Start MATERIAL

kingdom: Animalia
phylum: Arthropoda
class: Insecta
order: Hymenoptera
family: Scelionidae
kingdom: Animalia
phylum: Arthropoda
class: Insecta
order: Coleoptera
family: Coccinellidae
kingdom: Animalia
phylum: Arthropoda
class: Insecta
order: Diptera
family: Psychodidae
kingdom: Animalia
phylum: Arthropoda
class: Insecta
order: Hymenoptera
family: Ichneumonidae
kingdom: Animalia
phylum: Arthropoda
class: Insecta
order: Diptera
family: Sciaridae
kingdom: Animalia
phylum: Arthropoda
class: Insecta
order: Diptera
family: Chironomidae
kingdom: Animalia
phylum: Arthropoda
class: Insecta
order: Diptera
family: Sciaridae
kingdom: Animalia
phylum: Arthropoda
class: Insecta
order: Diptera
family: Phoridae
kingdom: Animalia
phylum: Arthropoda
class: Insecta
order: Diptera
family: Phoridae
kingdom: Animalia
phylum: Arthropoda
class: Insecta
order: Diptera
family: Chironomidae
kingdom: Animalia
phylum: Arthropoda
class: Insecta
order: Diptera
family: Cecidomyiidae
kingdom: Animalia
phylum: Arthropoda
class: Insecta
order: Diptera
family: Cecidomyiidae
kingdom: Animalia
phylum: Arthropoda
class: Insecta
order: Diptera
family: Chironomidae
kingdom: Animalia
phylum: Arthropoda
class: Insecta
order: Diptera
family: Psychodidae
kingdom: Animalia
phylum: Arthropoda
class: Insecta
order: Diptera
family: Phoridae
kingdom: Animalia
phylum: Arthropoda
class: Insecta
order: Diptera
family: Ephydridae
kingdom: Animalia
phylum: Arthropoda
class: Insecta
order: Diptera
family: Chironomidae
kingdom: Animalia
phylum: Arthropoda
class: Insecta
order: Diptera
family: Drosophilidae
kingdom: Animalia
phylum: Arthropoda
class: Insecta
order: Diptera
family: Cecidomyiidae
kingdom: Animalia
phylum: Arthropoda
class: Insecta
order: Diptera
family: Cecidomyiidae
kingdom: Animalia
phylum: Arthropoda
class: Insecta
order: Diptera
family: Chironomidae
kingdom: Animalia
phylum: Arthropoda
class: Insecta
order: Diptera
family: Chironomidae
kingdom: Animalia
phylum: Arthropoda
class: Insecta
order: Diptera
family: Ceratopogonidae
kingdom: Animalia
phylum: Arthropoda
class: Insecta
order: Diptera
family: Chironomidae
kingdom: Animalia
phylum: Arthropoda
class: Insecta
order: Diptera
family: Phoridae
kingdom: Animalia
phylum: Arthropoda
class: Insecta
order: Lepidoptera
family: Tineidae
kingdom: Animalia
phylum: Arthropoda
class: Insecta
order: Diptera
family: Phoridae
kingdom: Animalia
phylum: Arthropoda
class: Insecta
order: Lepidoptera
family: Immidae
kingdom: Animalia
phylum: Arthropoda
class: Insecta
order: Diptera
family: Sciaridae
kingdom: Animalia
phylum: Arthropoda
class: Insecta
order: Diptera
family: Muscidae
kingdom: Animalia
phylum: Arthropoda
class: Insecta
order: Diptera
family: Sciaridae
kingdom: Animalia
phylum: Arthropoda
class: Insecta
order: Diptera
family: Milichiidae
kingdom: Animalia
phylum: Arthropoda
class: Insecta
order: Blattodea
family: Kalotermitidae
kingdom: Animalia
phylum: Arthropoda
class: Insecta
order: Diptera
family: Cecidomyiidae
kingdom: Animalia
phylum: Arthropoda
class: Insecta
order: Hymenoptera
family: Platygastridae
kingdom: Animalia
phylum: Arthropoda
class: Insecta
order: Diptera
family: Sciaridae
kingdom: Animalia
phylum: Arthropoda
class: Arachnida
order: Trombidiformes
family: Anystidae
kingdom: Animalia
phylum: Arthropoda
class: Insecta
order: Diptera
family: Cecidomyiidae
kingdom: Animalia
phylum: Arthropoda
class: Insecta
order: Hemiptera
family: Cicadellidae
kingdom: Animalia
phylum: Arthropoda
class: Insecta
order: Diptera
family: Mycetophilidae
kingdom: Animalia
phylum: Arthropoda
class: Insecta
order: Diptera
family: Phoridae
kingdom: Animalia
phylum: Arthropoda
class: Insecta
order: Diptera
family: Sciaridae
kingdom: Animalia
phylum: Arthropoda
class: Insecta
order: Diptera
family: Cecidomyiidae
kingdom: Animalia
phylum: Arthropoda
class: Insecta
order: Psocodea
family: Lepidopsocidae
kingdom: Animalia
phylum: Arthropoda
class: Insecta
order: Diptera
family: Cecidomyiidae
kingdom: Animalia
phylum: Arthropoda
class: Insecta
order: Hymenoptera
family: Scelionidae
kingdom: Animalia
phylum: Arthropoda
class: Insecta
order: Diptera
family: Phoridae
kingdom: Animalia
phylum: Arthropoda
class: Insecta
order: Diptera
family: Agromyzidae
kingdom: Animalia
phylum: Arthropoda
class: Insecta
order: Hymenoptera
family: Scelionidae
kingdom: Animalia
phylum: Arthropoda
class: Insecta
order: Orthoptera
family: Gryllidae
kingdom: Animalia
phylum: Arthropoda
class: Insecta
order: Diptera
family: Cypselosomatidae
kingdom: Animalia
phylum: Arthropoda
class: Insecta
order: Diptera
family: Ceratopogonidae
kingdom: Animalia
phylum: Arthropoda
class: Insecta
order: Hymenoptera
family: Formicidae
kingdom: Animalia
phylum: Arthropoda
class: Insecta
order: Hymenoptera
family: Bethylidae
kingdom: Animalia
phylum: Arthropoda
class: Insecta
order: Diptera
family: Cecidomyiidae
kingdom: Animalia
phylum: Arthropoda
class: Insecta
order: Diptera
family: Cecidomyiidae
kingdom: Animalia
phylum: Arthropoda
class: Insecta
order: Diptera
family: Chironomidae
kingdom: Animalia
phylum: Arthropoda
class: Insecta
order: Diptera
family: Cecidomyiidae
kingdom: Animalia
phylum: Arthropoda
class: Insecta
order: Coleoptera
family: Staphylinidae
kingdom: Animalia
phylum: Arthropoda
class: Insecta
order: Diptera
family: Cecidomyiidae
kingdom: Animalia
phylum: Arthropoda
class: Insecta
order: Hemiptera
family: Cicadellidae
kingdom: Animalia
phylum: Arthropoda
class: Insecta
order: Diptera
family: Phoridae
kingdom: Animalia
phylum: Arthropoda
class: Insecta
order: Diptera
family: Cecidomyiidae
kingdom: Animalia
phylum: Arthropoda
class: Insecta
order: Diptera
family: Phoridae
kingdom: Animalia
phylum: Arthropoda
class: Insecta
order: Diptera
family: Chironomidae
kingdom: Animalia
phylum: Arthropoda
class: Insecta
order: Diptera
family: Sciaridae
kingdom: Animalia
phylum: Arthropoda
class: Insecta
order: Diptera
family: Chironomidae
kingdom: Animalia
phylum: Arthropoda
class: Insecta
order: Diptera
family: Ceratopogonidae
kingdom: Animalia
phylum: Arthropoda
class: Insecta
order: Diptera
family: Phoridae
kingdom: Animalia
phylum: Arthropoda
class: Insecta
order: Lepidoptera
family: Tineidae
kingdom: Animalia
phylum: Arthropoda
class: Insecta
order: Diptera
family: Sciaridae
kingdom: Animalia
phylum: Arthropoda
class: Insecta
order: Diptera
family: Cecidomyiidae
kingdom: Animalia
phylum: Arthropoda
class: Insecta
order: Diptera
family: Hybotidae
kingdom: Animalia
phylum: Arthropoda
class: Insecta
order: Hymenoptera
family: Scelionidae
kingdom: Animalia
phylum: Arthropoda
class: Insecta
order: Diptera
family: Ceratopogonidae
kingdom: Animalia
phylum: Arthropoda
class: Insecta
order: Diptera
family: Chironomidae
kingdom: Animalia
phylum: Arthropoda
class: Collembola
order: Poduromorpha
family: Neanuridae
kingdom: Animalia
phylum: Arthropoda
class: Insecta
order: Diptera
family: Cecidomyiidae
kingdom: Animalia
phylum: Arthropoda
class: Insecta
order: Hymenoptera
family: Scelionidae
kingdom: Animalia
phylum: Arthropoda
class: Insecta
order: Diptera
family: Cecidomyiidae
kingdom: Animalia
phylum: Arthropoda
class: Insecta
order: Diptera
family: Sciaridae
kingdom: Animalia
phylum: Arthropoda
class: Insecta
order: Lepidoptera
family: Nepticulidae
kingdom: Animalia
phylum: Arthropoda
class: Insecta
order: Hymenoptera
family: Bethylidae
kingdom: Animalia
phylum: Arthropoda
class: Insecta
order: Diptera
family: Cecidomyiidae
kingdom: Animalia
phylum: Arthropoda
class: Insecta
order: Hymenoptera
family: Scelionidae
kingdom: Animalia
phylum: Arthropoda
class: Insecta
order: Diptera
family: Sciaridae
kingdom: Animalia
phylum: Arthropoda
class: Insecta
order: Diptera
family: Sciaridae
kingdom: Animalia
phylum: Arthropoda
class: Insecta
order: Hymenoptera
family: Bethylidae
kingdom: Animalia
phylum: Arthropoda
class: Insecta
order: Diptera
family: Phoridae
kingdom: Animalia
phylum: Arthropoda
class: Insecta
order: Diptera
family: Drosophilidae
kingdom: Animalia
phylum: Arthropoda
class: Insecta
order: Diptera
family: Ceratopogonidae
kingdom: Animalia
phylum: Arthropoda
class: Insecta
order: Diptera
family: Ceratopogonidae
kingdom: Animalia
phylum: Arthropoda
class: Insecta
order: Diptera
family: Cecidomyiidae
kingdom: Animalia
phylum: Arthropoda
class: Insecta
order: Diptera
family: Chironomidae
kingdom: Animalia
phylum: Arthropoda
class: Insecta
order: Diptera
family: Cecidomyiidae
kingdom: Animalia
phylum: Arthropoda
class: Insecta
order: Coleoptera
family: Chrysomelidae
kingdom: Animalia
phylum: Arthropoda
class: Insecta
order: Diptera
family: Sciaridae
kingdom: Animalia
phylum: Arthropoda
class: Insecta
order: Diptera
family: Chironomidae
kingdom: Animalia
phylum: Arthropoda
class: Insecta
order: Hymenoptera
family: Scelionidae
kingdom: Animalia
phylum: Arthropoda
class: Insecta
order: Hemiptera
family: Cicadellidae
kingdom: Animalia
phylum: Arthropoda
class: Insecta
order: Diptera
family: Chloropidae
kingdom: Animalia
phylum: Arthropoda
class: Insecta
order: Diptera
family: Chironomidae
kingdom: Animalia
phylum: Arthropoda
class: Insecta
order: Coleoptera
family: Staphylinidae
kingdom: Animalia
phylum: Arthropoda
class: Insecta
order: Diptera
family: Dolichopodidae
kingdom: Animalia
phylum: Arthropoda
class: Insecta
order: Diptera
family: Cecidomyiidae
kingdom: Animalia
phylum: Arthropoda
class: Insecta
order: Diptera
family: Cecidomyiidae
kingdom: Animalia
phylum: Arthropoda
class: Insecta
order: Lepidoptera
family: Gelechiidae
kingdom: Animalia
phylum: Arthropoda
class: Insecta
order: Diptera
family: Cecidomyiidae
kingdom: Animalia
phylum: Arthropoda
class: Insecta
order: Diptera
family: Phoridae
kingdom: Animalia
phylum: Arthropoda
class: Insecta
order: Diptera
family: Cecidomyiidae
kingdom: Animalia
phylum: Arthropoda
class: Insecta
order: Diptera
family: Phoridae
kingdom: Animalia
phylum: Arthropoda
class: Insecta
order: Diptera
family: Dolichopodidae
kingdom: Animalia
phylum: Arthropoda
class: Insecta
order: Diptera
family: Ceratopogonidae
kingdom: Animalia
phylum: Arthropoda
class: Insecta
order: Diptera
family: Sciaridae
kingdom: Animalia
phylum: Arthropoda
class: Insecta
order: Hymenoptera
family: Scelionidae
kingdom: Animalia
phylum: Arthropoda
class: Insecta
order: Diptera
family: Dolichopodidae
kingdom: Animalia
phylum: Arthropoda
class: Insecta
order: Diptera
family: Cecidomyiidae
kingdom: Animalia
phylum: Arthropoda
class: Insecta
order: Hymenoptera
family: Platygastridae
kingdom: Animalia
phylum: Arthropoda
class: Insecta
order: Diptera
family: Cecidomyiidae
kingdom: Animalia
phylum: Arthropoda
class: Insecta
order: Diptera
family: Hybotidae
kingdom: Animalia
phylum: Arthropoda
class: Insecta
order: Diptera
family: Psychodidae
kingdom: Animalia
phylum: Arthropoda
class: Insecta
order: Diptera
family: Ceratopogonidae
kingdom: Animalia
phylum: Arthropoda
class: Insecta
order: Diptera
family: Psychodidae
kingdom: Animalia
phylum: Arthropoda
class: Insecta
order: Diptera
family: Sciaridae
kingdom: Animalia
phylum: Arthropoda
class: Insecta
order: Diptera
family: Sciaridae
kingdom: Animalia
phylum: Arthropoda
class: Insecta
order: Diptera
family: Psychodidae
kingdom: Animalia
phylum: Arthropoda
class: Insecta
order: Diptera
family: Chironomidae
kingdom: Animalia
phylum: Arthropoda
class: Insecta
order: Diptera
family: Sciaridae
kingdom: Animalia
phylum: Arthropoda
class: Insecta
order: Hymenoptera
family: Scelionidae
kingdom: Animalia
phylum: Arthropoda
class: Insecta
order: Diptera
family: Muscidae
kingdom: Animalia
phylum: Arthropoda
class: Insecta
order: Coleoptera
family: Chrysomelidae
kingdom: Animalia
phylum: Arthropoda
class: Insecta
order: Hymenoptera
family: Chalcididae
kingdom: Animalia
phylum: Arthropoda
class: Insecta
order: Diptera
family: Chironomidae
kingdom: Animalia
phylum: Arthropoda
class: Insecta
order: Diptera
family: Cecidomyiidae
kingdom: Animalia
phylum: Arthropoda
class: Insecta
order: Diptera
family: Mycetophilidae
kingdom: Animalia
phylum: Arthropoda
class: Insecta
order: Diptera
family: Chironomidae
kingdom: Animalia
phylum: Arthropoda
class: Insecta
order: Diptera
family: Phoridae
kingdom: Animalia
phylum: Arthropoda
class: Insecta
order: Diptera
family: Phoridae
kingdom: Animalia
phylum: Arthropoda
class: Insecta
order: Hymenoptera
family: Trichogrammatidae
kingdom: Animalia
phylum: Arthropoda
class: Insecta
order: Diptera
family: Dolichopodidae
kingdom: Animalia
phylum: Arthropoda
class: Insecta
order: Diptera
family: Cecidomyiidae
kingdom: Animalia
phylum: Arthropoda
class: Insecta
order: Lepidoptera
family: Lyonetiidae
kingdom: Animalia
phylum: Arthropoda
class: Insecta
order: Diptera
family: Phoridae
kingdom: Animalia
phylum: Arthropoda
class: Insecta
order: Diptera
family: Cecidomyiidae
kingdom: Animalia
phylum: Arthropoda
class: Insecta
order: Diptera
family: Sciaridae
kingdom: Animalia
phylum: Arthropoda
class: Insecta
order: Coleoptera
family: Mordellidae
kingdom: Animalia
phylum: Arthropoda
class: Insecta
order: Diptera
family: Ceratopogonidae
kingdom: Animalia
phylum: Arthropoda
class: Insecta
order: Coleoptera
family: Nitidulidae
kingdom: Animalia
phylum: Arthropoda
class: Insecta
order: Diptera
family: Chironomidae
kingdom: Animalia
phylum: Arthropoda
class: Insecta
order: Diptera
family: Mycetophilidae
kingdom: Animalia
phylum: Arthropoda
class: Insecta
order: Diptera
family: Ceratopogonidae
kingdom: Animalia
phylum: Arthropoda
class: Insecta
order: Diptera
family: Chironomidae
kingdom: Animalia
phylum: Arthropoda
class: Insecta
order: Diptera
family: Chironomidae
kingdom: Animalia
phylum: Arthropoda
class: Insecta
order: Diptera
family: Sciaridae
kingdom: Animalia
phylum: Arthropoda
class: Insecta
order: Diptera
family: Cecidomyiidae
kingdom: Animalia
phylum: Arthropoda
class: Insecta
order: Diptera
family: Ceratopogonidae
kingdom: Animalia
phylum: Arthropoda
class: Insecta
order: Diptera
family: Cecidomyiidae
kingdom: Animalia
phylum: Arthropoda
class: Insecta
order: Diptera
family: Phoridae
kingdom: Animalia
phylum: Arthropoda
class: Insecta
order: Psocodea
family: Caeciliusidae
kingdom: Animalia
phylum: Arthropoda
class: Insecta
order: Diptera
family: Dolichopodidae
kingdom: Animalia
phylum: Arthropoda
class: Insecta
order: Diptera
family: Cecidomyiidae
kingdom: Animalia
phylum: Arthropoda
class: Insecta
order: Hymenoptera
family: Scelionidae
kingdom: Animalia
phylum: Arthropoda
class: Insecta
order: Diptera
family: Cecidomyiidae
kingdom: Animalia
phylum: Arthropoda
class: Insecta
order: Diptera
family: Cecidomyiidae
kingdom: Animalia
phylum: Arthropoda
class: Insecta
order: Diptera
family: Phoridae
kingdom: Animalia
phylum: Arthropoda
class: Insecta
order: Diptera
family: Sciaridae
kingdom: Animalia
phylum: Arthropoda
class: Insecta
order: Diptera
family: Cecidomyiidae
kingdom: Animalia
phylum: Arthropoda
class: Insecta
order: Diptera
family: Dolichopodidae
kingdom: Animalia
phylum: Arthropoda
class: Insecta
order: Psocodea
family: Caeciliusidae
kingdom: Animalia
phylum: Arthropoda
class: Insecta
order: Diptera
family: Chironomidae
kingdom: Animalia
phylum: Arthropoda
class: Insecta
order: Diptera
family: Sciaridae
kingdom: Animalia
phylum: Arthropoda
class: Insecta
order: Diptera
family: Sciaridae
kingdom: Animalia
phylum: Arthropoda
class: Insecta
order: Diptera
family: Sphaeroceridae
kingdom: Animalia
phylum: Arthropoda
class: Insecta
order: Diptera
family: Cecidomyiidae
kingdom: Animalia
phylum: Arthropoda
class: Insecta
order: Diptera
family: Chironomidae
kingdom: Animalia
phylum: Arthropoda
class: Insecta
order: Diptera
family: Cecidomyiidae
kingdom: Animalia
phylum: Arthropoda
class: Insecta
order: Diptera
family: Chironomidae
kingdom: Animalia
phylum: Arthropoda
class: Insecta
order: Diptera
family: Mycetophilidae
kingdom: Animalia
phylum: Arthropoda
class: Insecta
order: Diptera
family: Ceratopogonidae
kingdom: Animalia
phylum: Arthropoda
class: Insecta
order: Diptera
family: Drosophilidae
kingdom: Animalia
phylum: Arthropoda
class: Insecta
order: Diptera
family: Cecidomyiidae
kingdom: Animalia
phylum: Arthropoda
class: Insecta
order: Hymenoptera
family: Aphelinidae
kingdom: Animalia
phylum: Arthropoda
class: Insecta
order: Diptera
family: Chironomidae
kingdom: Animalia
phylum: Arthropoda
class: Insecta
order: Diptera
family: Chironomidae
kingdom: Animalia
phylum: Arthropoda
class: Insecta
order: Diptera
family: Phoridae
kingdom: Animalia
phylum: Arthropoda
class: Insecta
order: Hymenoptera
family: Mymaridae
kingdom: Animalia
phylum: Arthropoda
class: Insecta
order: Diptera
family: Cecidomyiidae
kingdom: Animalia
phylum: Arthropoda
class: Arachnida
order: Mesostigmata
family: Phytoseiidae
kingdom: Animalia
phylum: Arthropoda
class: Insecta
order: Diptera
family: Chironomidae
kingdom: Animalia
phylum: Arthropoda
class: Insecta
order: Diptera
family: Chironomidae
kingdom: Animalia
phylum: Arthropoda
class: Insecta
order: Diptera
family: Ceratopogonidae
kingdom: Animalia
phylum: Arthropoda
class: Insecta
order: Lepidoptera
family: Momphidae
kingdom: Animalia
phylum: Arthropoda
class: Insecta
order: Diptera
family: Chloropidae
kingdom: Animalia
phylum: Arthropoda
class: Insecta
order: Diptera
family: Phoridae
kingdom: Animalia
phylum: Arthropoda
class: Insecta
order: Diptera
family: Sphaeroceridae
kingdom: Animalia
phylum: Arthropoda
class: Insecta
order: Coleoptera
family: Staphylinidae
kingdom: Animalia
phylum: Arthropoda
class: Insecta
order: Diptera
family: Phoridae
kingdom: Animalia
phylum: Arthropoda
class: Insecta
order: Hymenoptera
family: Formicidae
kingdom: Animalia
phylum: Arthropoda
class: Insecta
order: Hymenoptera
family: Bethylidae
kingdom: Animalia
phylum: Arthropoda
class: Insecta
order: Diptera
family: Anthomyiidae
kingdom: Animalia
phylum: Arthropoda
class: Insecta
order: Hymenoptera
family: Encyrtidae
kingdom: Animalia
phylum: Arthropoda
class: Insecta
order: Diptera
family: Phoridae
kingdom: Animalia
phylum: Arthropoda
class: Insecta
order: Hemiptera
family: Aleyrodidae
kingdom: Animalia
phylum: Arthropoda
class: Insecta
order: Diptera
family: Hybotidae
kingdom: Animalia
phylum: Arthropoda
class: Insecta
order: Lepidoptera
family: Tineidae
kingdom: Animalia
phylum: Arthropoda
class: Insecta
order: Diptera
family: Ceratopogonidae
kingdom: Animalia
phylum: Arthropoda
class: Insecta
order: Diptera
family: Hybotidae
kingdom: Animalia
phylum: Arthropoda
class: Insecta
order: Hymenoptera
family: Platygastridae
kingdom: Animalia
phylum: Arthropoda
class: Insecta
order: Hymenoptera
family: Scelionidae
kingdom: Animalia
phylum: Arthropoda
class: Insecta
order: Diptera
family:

End MATERIAL

SET PROBLEM: Reproduce the lines above without change, starting with the first one and continuing up to and including the line that contains "family: Ephydridae".

ANSWER TO THIS TASK:
kingdom: Animalia
phylum: Arthropoda
class: Insecta
order: Hymenoptera
family: Scelionidae
kingdom: Animalia
phylum: Arthropoda
class: Insecta
order: Coleoptera
family: Coccinellidae
kingdom: Animalia
phylum: Arthropoda
class: Insecta
order: Diptera
family: Psychodidae
kingdom: Animalia
phylum: Arthropoda
class: Insecta
order: Hymenoptera
family: Ichneumonidae
kingdom: Animalia
phylum: Arthropoda
class: Insecta
order: Diptera
family: Sciaridae
kingdom: Animalia
phylum: Arthropoda
class: Insecta
order: Diptera
family: Chironomidae
kingdom: Animalia
phylum: Arthropoda
class: Insecta
order: Diptera
family: Sciaridae
kingdom: Animalia
phylum: Arthropoda
class: Insecta
order: Diptera
family: Phoridae
kingdom: Animalia
phylum: Arthropoda
class: Insecta
order: Diptera
family: Phoridae
kingdom: Animalia
phylum: Arthropoda
class: Insecta
order: Diptera
family: Chironomidae
kingdom: Animalia
phylum: Arthropoda
class: Insecta
order: Diptera
family: Cecidomyiidae
kingdom: Animalia
phylum: Arthropoda
class: Insecta
order: Diptera
family: Cecidomyiidae
kingdom: Animalia
phylum: Arthropoda
class: Insecta
order: Diptera
family: Chironomidae
kingdom: Animalia
phylum: Arthropoda
class: Insecta
order: Diptera
family: Psychodidae
kingdom: Animalia
phylum: Arthropoda
class: Insecta
order: Diptera
family: Phoridae
kingdom: Animalia
phylum: Arthropoda
class: Insecta
order: Diptera
family: Ephydridae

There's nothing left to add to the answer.